◆ **What the task asks**
To complete this task, print all the data below exactly but leave out the images.

◆ **Data provided**

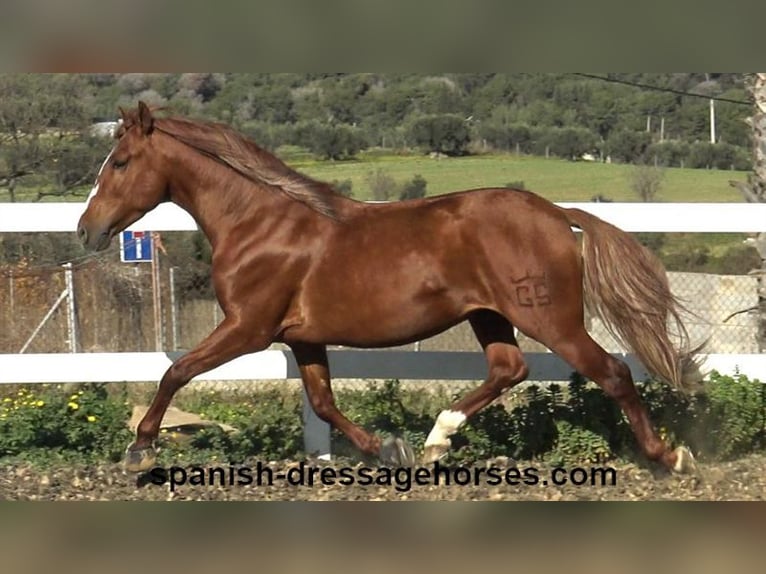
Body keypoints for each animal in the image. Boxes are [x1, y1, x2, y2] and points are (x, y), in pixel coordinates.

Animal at [78, 102, 704, 472]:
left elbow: (176, 371)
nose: (87, 230)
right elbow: (324, 403)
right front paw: (389, 448)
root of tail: (555, 213)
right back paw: (436, 438)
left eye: (121, 161)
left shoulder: (248, 328)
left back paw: (670, 456)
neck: (259, 222)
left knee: (612, 372)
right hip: (489, 315)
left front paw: (139, 450)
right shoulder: (302, 336)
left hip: (550, 318)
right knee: (509, 369)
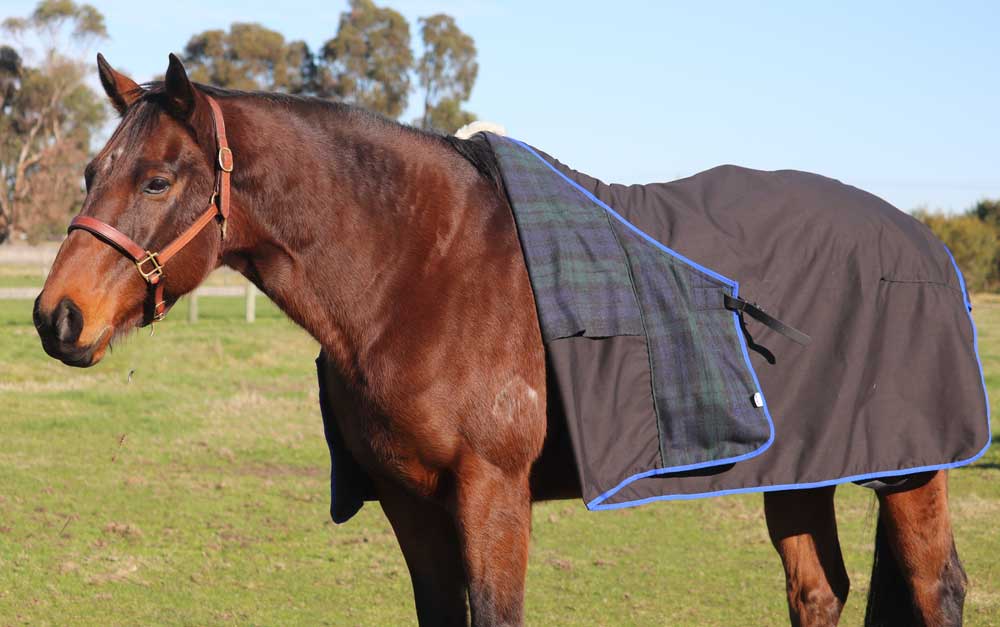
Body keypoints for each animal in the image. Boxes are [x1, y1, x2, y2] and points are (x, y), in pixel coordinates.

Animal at [33, 53, 969, 627]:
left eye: (158, 180)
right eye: (89, 172)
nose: (57, 316)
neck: (424, 272)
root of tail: (925, 243)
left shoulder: (492, 491)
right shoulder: (410, 497)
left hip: (908, 473)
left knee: (936, 589)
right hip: (802, 468)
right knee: (818, 592)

◆ **Solution for this problem**
Body keypoints for each animal in the image. Boxes are [x1, y1, x2, y2] and points are (x, y), in pixel coordinates.

Animal at [78, 102, 704, 472]:
left elbow: (176, 371)
nose: (87, 230)
right elbow: (324, 403)
right front paw: (389, 448)
root of tail: (555, 213)
right back paw: (436, 438)
left eye: (121, 161)
left shoulder: (248, 328)
left back paw: (670, 456)
neck: (259, 222)
left knee: (612, 372)
right hip: (489, 315)
left front paw: (139, 450)
right shoulder: (302, 336)
left hip: (550, 318)
right knee: (509, 369)
Body keypoints for each animal in the image. Boxes are [x1, y1, x2, y2] and points are (x, y), in pixel coordinates.

Animal at [33, 53, 969, 627]:
left eye: (158, 180)
right eye: (89, 172)
nose: (57, 316)
neck: (424, 272)
root of tail: (925, 243)
left shoulder: (492, 491)
right shoulder: (410, 497)
left hip: (908, 473)
left knee: (936, 589)
right hip: (802, 468)
right knee: (818, 592)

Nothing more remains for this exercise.